Asda shelves four-day week trials after staff complaints

Supermarket workers complained of exhaustion from 11-hour days

Asda has shelved plans for a four-day week after staff claimed it left them feeling exhausted.

The supermarket had introduced flexible working arrangements in a bid to stamp out a revolt among disgruntled store managers, but a four-day week pilot has now been scrapped after staff said they were unhappy with the changes

Those involved in the pilot, which took place in 20 Asda stores, worked a 44-hour week over four days instead of five for the same pay. 

The condensed hours led to complaints from staff that the longer shifts were “physically demanding” and left them exhausted on their day off. 

Others argued that it was hard to meet the earlier start and later finish times of the four-day week shift while parents said it created “difficulties with childcare and school drop offs and pick-ups”.

An Asda spokesman said that a pilot which involves doing 39 hours in five days has proved more popular and will run until the end of the year. Employees will not receive any reduction in pay despite the shorter hours.

The move comes as Domestic & General (D&G), a household appliance specialist employing 3,000 people, received similar feedback from staff after it tested out a four-day week. 

Matthew Crummack, chief executive of D&G, told The Telegraph that the pilot left employees feeling exhausted and “psychologically” drained. 

“Half the team absolutely loved it, half of the team didn’t like it at all – it makes for a longer day, it’s a bit more intense,” he said. “For them, spreading the work across five was easier to manage psychologically.” 

Despite concerns about burnout among some of those involved in the pilot, a spokesman said the shift did lead to an increase in sales per hour and fewer sick days. “We may run it again with adjustments,” he said. 

The private-equity backed company is instead piloting “school run” hours so that parents can work in between school drop-off times, from 9.30am until 2.30pm.
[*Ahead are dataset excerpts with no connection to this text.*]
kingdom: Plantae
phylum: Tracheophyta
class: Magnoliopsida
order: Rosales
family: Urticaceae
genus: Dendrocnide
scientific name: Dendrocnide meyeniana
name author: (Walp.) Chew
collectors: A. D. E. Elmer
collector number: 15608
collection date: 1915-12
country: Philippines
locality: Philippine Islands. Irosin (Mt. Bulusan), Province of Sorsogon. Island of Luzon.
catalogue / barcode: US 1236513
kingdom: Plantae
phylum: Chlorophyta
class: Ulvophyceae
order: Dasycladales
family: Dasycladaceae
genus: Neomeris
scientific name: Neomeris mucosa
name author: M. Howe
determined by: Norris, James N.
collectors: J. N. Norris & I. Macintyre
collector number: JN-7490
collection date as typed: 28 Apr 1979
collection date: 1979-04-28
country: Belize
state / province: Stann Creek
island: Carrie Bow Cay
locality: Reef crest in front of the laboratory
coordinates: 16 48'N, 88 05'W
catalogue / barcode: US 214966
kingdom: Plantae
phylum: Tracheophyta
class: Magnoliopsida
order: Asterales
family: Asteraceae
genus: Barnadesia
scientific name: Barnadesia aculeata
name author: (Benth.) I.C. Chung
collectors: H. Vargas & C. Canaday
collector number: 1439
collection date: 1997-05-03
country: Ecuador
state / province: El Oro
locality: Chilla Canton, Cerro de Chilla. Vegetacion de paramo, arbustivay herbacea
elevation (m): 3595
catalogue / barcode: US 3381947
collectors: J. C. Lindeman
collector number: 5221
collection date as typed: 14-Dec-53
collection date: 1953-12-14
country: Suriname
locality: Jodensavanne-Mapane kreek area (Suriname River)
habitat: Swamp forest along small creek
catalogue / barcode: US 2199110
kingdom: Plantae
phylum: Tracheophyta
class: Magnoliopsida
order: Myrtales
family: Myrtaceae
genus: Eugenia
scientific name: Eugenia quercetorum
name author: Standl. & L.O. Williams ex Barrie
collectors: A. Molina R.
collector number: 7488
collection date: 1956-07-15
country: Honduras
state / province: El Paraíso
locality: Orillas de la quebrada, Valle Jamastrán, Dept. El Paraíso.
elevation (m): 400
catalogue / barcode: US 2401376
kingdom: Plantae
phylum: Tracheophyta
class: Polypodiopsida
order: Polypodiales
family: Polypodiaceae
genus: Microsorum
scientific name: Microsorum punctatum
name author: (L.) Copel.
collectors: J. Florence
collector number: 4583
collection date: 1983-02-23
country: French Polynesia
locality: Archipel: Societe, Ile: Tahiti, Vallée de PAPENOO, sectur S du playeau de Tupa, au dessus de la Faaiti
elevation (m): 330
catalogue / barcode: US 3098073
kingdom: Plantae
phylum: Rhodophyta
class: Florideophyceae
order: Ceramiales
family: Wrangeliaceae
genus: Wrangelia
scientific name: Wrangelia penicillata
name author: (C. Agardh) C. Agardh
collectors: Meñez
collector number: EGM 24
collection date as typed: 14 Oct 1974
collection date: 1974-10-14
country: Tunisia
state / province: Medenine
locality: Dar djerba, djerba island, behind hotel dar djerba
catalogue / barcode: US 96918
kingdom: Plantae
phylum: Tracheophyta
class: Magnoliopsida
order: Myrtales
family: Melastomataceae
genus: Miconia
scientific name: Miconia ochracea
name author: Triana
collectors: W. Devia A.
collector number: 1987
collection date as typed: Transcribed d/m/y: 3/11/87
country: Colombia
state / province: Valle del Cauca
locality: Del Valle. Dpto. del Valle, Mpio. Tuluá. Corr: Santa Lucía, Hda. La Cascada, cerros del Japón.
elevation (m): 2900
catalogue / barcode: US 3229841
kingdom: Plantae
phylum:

In September, 30 staff at the company will take part in a trial where they work term-time hours only.  

In the run-up to the election there was a growing demand from unions to make a four-day working week an official policy, although Labour is expected to resist those demands. 

Party insiders insisted last week that there were no plans to go down that route.

A senior adviser said: “It’s a decision for individual businesses.

“It’s not in any conversation that I have had, or in any manifesto-level conversations.”

Cutting working hours was a flagship policy when Jeremy Corbyn was Labour leader. He vowed to move to a 32-hour week within a decade as part of his manifesto for 2019’s election. 

In his speech at the Labour Party’s conference in Brighton that year, John McDonnell, the then shadow chancellor, promised that a Labour government would “reduce the average full-time working week” as Britons “work some of the longest hours in Europe”.  

A decision from Sir Keir Starmer not to make a four-day week official policy will likely disappoint one of Labour’s biggest backers, Unison, after its members led last month’s calls for the right to a four-day working week with no hit to pay.

Labour has yet to publicly spell out its stance, with one four-day-week activist saying that the “official position is watching brief”. 

Although the party is not expected to back any formal policy on the four-day week, deputy leader Angela Rayner last year urged hundreds of bosses to consider the results of a major trial into the idea. 

More than 3,000 people working for 61 businesses tested out a shorter week with no loss of pay in 2022 as part of a nationwide pilot aimed at transforming working life in Britain.

Researchers concluded that sick days dropped 65pc while revenue increased.